• [What you will do]:
1) In the Hot Standby thread, which release does Robert say the group should wait for?
2) Please retype the stretch of the Hot Standby thread from "04 May 2010, 14:24:12" through "an interrupt handler.".

• [Text]:
────────────────
04 May 2010, 12:35:45

On Tue, May 4, 2010 at 11:10 AM, Simon Riggs <simon@2ndquadrant.com> wrote:
> This is clearly a response to issues raised about HS and not a new
> feature.

I don't find that clear at all.  In fact, I find the exact opposition
position to be clear.

> It's also proposed in the most minimal way possible with
> respect for the current state of release. Why is you think I want to go
> to beta less quickly than anyone else?

We're already in beta.  I said nothing about when you want to go to
beta or do anything else.

> There hasn't been anything more than a minor bug in weeks, so not really
> sure how you arrive at that the idea the code needs "stabilising".

I don't agree that there hasn't been anything more than a minor bug in
weeks.  I arrive at the idea that the code needs stabilizing on the
basis of the fact that we keep finding new bugs.

> When people complain, I propose solutions. If you then object that the
> proposed solution is actually a new feature, that leaves us in a
> deadlock.

Not really.  You're entitled to say what you think we should do and I
am entitled to say what I think we should do.  I think we should wait
for 9.1.

...Robert

Re: Pause/Resume feature for Hot Standby

From

Tom Lane

Date:

04 May 2010, 14:24:12

Simon Riggs <simon@2ndQuadrant.com> writes:
> There hasn't been anything more than a minor bug in weeks, so not really
> sure how you arrive at that the idea the code needs "stabilising". 

Simon, if you don't think the code needs stabilizing, you need to think
again.

* max_standby_delay logic is broken, as per other thread.

* handle_standby_sig_alarm is broken to the point of needing to be
thrown away; you can NOT do that kind of thing in an interrupt handler.

* RecordKnownAssignedTransactionIds is changing ShmemVariableCache->nextXid
without any kind of lock (in general, I suspect all the xlog replay code
needs to be revisited to see if it's skipping locks on shared data
structures that are now potentially going to be examined by backends)
────────────────
• [Source excerpt]:

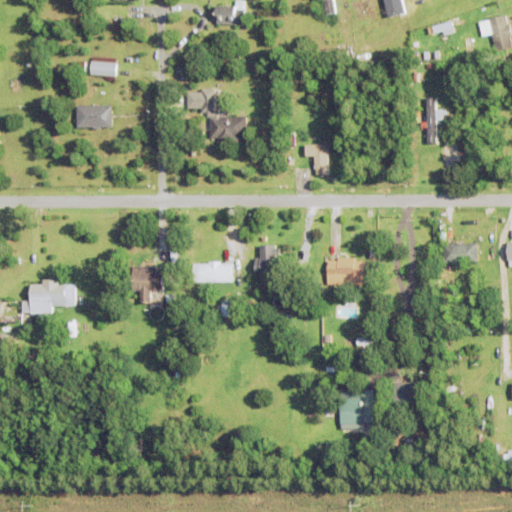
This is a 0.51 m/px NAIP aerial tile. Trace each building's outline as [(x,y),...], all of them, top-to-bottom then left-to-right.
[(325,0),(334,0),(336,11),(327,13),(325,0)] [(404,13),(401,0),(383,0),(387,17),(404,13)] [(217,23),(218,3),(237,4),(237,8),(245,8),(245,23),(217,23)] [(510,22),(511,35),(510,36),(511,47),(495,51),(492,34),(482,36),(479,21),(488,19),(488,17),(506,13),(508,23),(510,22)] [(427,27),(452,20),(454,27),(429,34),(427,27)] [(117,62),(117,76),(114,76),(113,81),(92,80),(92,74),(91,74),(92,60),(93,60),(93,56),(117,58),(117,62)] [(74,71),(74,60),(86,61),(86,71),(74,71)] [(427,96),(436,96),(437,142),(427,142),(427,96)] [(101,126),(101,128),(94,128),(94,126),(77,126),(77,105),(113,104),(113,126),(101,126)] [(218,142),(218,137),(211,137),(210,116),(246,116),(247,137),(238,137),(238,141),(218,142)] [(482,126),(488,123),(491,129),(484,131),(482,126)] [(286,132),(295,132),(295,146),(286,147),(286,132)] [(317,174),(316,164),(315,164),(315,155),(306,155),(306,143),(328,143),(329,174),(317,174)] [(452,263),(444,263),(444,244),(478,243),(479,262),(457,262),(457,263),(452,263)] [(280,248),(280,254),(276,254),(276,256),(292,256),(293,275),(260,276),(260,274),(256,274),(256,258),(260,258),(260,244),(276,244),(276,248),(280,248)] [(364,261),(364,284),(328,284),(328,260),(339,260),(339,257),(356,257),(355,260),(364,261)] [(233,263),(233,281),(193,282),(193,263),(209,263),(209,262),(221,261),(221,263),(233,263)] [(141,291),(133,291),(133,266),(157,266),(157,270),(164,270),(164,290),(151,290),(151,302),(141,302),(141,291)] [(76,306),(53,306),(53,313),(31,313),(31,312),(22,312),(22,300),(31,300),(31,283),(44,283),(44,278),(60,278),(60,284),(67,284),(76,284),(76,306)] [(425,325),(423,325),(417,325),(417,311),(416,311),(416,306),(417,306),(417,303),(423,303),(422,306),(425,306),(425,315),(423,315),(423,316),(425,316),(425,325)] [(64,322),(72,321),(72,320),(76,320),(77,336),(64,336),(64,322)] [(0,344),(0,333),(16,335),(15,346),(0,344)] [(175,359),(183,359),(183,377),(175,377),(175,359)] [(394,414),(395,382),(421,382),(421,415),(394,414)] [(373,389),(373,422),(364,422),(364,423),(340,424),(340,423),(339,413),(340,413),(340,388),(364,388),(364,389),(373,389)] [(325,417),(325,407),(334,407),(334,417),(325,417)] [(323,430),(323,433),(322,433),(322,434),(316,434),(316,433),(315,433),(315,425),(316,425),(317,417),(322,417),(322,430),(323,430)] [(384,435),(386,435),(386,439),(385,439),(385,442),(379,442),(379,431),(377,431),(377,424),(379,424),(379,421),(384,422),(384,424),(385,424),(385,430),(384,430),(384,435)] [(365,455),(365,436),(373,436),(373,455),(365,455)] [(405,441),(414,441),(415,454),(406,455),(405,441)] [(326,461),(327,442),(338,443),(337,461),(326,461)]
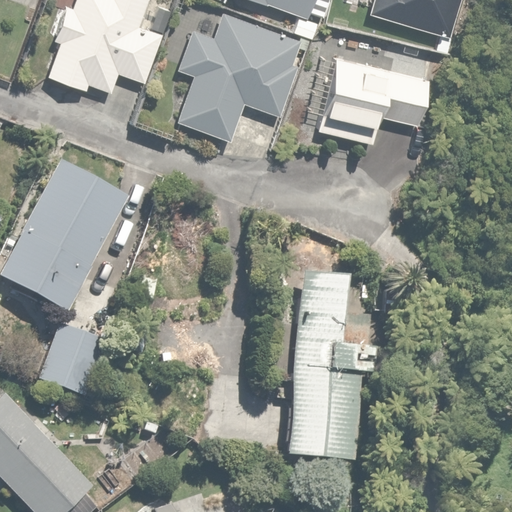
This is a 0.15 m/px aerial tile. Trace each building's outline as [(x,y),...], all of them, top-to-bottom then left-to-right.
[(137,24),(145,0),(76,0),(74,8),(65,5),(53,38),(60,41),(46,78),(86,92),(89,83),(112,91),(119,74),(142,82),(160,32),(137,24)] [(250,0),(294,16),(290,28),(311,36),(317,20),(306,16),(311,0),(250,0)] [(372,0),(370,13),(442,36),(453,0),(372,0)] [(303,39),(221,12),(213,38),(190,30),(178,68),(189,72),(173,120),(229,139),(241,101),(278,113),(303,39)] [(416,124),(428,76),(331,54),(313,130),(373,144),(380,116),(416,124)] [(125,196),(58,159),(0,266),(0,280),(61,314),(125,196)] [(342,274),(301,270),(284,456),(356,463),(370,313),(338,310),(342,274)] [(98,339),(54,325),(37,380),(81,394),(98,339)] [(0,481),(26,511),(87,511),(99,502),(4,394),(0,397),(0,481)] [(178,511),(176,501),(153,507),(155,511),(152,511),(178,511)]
────────────────
• [Correct answers]:
1) 9.1

2)
04 May 2010, 14:24:12

Simon Riggs <simon@2ndQuadrant.com> writes:
> There hasn't been anything more than a minor bug in weeks, so not really
> sure how you arrive at that the idea the code needs "stabilising". 

Simon, if you don't think the code needs stabilizing, you need to think
again.

* max_standby_delay logic is broken, as per other thread.

* handle_standby_sig_alarm is broken to the point of needing to be
thrown away; you can NOT do that kind of thing in an interrupt handler.